RECORDS PROVIDED:
<<<<

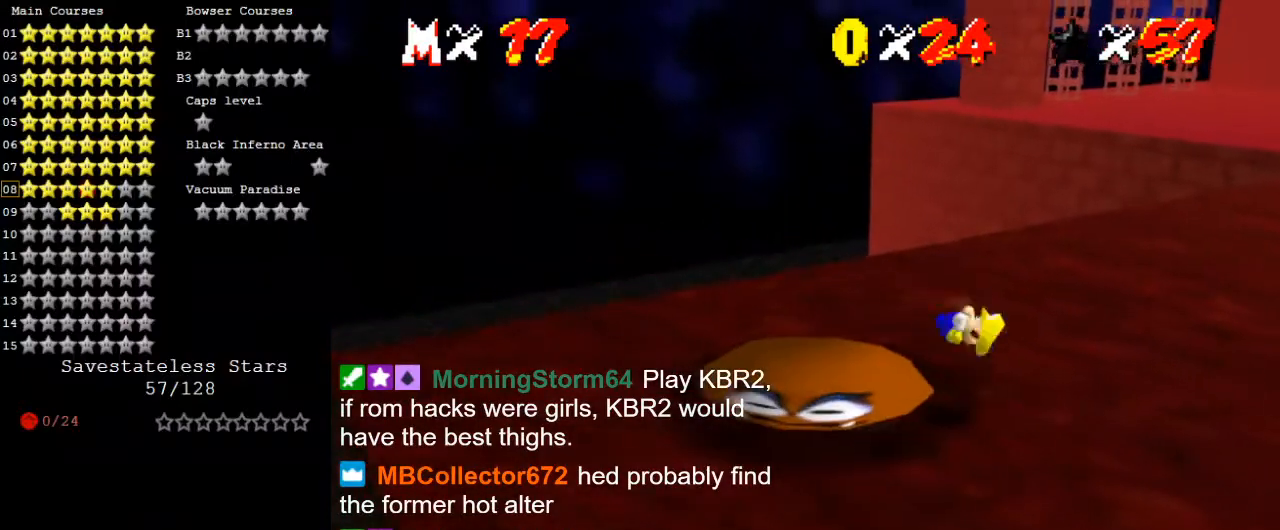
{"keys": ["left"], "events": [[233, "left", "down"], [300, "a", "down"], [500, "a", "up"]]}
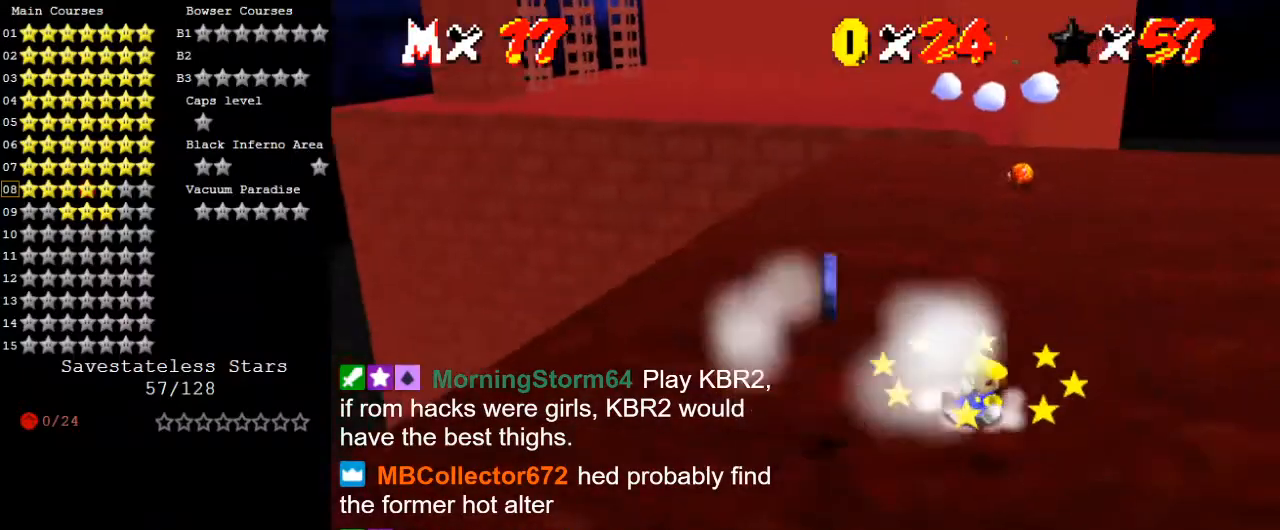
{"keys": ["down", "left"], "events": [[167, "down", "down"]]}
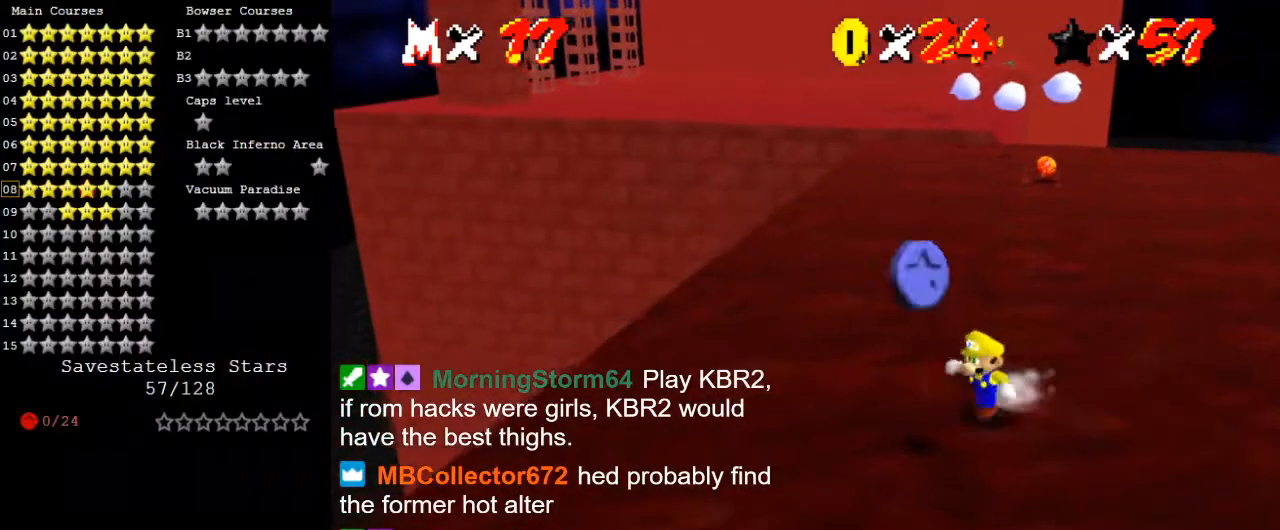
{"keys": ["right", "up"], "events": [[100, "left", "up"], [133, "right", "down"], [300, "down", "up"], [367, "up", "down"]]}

>>>>
<<<<

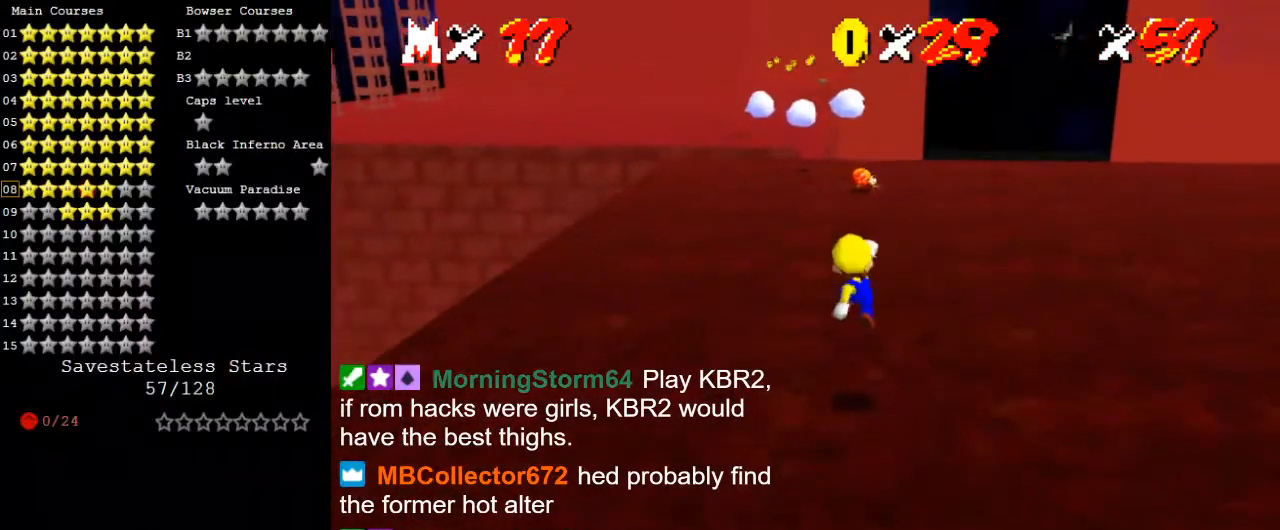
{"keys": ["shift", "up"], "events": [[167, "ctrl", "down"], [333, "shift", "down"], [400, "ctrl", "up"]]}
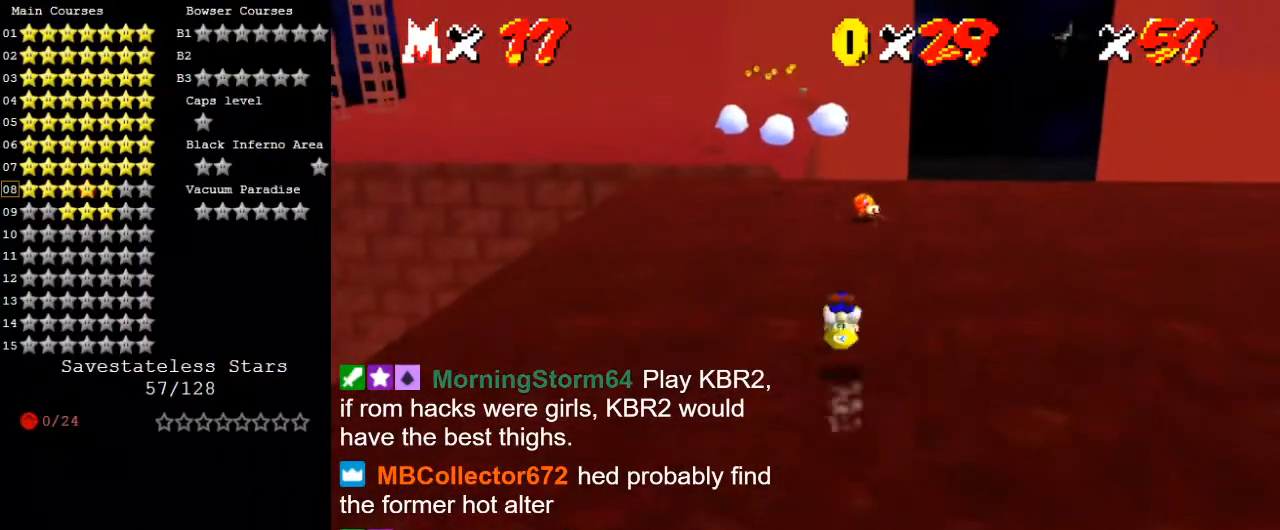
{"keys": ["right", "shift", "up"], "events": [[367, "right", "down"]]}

>>>>

WHAT NEEDS TO BE DONE:
Check every line of the data for the word "right". The response is the count alone.

SOLUTION TO THE PROBLEM:
2